That is why I think we should seriously consider moving to IEEE semantics for a decimal literal. Among other things:
While I find this discussion about decimal literals extremely interesting, in my opinion, such a literal should have an underlying completely new numerical type, if it is really supposed to be for inexperienced users.
Most of the discussions right now concern rounding issues that occur after the decimal point, but I think an at least equally big problem is rounding to the left of it as in (using current float):
1e50 + 1000 1e+50
Importantly, Decimal is no cure here:
Decimal(10**50) + Decimal(100) Decimal('1.000000000000000000000000000E+50')
(of course, you can debate context settings to make this particular example work, but, in general, it happens with big enough numbers.)
The solution for this example is using ints of course:
10**50 + 100 100000000000000000000000000000000000000000000000100
, but obviously this works only for whole numbers, so there currently is no built-in way to make this example work correctly:
10**50 - 9999999999999999.5 1e+50
(or with Decimal:
Decimal(10**50) - Decimal('9999999999999999.5') Decimal('1.000000000000000000000000000E+50') ).
If we are discussing a new number literal I would like to have it cope with this and my suggestion is a new numeric type that's sort of a hybrid between int and either Decimal or float, i.e., a type that behaves like int for digits left of the decimal point, but may truncate to the right. In pure Python, something similar (but not a literal form of course) could be implemented as a class that stores the left digits as an int and the right digits as a float/Decimal internally. Calculations involving this class would be slow due to the constant need of shifting digits between the integer´and the float part, and might be too slow for many users even when written in C, but its behavior would meet the expectation of inexperienced people better than the existing types. Going back to Mark Harris' initial proposal of unifying numeric types (which I am not trying to support in any way here), such a type would even allow to unify int and float since an ints could be considered a subset of the new type with a fractional part of zero.

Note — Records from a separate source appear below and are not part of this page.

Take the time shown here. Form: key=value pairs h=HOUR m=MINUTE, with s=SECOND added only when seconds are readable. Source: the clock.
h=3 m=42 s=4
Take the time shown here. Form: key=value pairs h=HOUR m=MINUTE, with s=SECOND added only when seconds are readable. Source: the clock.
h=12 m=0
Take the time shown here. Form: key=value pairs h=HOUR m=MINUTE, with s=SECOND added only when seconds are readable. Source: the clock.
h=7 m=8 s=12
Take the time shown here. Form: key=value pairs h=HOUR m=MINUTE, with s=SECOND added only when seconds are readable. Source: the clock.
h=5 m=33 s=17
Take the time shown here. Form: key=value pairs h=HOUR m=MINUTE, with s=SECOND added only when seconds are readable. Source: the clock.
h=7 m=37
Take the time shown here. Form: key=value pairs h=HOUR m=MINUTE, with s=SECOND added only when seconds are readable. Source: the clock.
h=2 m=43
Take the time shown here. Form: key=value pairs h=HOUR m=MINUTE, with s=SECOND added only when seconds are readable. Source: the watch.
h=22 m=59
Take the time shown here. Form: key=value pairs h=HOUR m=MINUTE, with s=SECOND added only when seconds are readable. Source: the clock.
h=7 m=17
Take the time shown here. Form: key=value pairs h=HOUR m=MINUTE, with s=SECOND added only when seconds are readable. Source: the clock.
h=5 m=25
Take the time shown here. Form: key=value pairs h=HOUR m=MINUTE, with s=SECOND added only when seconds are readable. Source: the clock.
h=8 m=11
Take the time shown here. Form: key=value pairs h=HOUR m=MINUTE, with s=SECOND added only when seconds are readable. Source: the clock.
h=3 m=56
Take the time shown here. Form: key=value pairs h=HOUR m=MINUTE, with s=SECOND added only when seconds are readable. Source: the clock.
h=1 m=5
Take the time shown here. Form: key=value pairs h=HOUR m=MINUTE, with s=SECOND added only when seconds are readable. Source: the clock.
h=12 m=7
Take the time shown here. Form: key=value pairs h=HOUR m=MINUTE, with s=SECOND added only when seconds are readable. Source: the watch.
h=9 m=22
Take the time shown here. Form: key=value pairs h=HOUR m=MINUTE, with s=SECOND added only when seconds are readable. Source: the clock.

I think what you're proposing here is variant of fixed-point numbers. The representation you seem to be looking for is an arbitrary-precision integer plus an exponent. A question for you: how would you treat results like 1/3?
-- --Guido van Rossum (python.org/~guido)
Guido van Rossum guido@... writes:
I think what you're proposing here is variant of fixed-point numbers. The representation you seem to be looking for is an arbitrary-precision integer plus an exponent. A question for you: how would you treat results like 1/3?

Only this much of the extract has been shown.